ウレタン系マットレスは洗えないとされている。一般的なコイルスプリングマットレスにもウレタンは使われており、やはり洗えない。7年間洗わなかったマットレスからは1平方インチ当たり細菌の集団が1600万個以上も検出された
マットレスに、せっせと除菌スプレーを吹きかけている人もいるだろう。しかし、スプレーが除菌効果を発揮するのは、マットレスの表面だけ。マットレスの内部に潜むダニや細菌を退治することは難しい。
同じく、布団クリーナーも表面の細菌に効果はあっても、分厚いマットレスの内部までしっかりと除菌できているとはいいがたい。
そのような背景から、近年、寝具メーカーは、こぞって“中まで洗える”マットレスを発売している。
「たとえば、アイリスオーヤマの『エアリーマットレス』は、東洋紡のエアロキューブという特殊素材を使用。通気性がよく、カバーを外して中材まで水洗いが可能です。同じくエアウィーヴは、中材は独自の樹脂製素材・エアファイバーが使われていますし、無印良品にも『洗えるマットレス・固クッション』という商品があり、いずれも中材まで水洗いできます」(寝具業界に詳しいジャーナリスト)
時には中まで洗えたほうがいい
水洗いの効果とはいかほどなのか。
前出の尾家教授は、マットレスの残存菌に関する研究を行っている。
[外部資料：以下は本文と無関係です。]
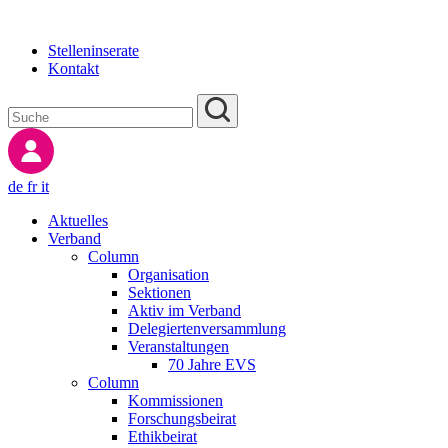
Stelleninserate
Kontakt
de
fr
it
Aktuelles
Verband
Column
Organisation
Sektionen
Aktiv im Verband
Delegiertenversammlung
Veranstaltungen
70 Jahre EVS
Column
Kommissionen
Forschungsbeirat
Ethikbeirat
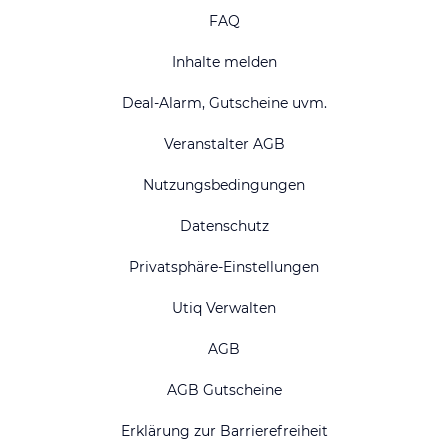
FAQ
Inhalte melden
Deal-Alarm, Gutscheine uvm.
Veranstalter AGB
Nutzungsbedingungen
Datenschutz
Privatsphäre-Einstellungen
Utiq Verwalten
AGB
AGB Gutscheine
Erklärung zur Barrierefreiheit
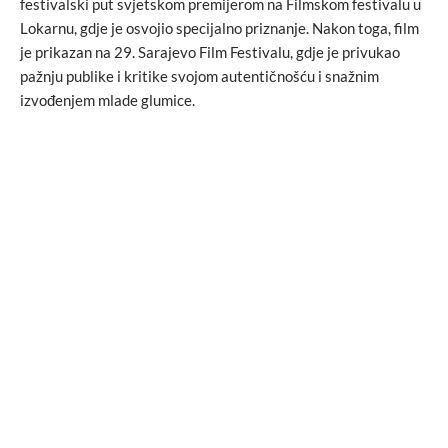
festivalski put svjetskom premijerom na Filmskom festivalu u
Lokarnu, gdje je osvojio specijalno priznanje. Nakon toga, film
je prikazan na 29. Sarajevo Film Festivalu, gdje je privukao
pažnju publike i kritike svojom autentičnošću i snažnim
izvođenjem mlade glumice.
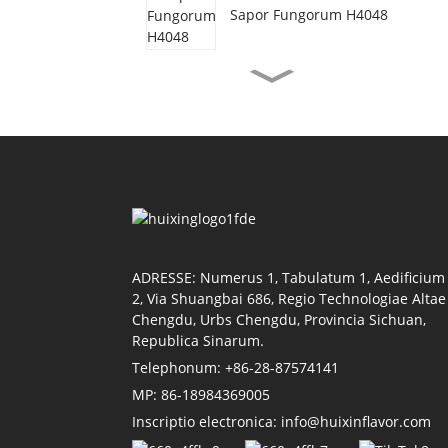
Sapor Fungorum H4048
Sapor Bubulus
Vegetarianus H3077
Sapor Olei Cammarorum
H4155
Sapor Liquaminis Soiae
H4118
ADRESSE: Numerus 1, Tabulatum 1, Aedificium
2, Via Shuangbai 686, Regio Technologiae Altae
Chengdu, Urbs Chengdu, Provincia Sichuan,
Republica Sinarum.
Sapor Lycopersici H4011
Telephonum: +86-28-87574141
MP: 86-18984369005
Inscriptio electronica: info@huixinflavor.com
ウレタン系マットレスやウレタンを使用したコイルスプリングマットレスなど、洗えると謳っていないマットレスと、中材まで洗えるエアウィーヴのエアファイバーにそれぞれ大腸菌を付着させて、その後30秒間水洗いをしたところ、ウレタン系のマットレスには多くの大腸菌が残ったが、エアファイバーに残った大腸菌はほぼゼロだった。
水洗い可能なエアファイバー
「エアファイバーは、水で中まで洗える上に乾きやすい。そのため、菌が残らなかったのでしょう。一方、ウレタン系のマットレスは、構造的にどうしても洗いにくいんです。食器洗いやお風呂掃除に使うスポンジを想像すると分かりやすいのですが、スポンジと同様、表面に小さな穴があるのでそこから汚れが入り込みやすく、逆に中までしっかり洗い流すことが難しい。乾きにくいこともあり、内部が湿ったままだとそこから菌が繁殖してしまうのです」(前出・尾家教授)
エアファイバーはエアウィーヴのマットレスのみに使われているが、丸洗いの方法はシンプルだ。カバーを外し、中材を取り出す。浴室などで40℃以下のお湯と中性洗剤を使ってシャワーでしっかり洗い流し、陰干しで乾かす。もちろん、カバーも洗剤を用いて洗濯できるので、マットレス全体を清潔に保つことができる。
「衛生面を考えれば頻繁に洗うに越したことはないですが、簡単とはいえ時間はかかるので、1か月に1度ほど洗えば、ある程度の清潔さは保たれると思います。もちろん、おもらしや嘔吐などで汚れた場合は、その都度丸洗いして汚れを落とすのが良いでしょう」(前出・尾家教授)
長年、医療機関における衛生管理を研究してきた尾家教授は、病院などでもマットレスに残る汚れを目にしてきた。
「マットレスのカバーを外してみると、以前使っていた患者さんの血液や尿などの汚れが染み込んでいることもあります。当然、こまめにシーツを替え、患者さんの身体に直接触れる部分は清潔を保っていますが、マットレスの内部までとなると難しいのが現実です。
入院中の患者さんは免疫力が低下しており、健康な人に比べてさまざまな感染症にかかるリスクが高いですし、ベッドは患者さんにいちばん近いものだからこそ、清潔であってほしい。そう考えると、やはり中材まで洗えるマットレスが望ましいといえるでしょう」(前出・尾家教授)
昨年からは、新型コロナウイルスの影響もあり、「寝具の清潔」はあらためて注目を集めている。また、コロナ感染のリスクを下げるために、喘息や皮膚炎などで病院に頻繁に通うことは避けたいと考える人もいるだろう。安心で快適な生活のために、また、病気にならないために、中まで洗えるマットレスの導入を検討してみるのもいいかもしれない。